Elle a rappelé au conseiller social de Matignon, rencontré le 27 Mai 2004, qu'elle soutenait le combat légitime de tous les médecins qui utilisent le DE, de tous les médecins victimes de sanctions financières et de déconventionnements-sanctions, et qui aujourd'hui n'ont aucune autre issue que celle de participer à un mouvement national de déconventionnement solidaire.


La FMF a demandé solennellement à plusieurs reprises que le harcèlement et toutes les poursuites engagées par les caisses à leur encontre cessent. A ce jour, la FMF déplore n’avoir reçu aucune réponse.


Est il possible de négocier éternellement avec ceux qui agressent si injustement notre profession ?
De plus, la FMF considère que déterminer la valeur de l'acte médical est un choix éminemment politique. Quelle place doit occuper un médecin dans notre société?
La FMF rappelle au gouvernement que cette valeur de l’acte ne doit pas être fonction d'un parcours, mais bien évidemment d'un contenu.


Devant la réalité du décalage constant entre ce qui est proposé et la valeur réelle des actes, la Fédération des Médecins de France ne cesse d'affirmer la nécessité de dissocier les honoraires des médecins des possibilités financières des caisses.


Face à l'iniquité que représente dans notre système l'existence de deux secteurs d'activité, la Fédération des Médecins de France a voulu réaffirmer que la création d'un secteur unique à honoraires librement modulables était bien la solution pour sortir par le haut de cette crise.


La FMF maintient avec conviction sa demande au gouvernement de faire cesser l'injustice à l'encontre des assurés sociaux qui choisissent un médecin hors convention car « à cotisation égale, remboursement égal ».
Par ailleurs, la FMF considère la réévaluation du tarif d'autorité aujourd'hui à un niveau ridicule, sur le tarif opposable, comme un geste fort à l'égard des professions de santé en leur évitant de faire des choix sous la contrainte.

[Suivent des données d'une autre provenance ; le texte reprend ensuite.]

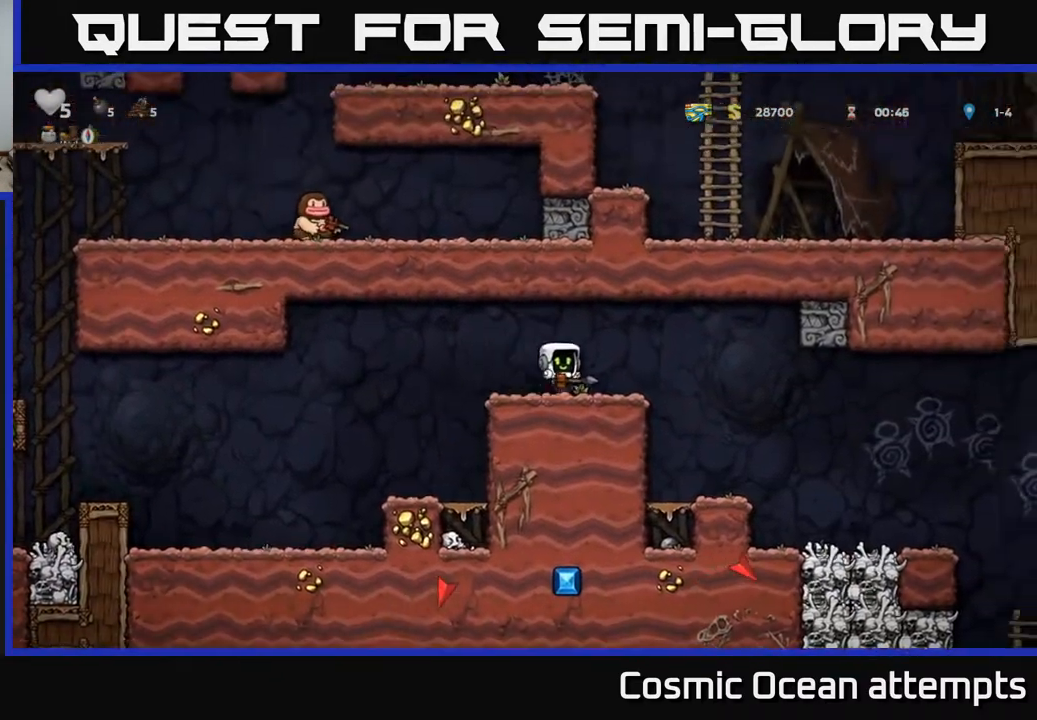
{"buttons": ["DPAD_RIGHT"], "right_stick": "center", "events": [[67, "A", "up"]]}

Le retour à la confiance est à ce prix ; c'est le message que la Fédération des Médecins de France a porté au Premier Ministre au moment où d’une part se met en place de manière concrète la réforme de l'assurance maladie et où d’autre part la situation de crise jamais atteinte à ce jour légitimise le mouvement solidaire de déconventionnement.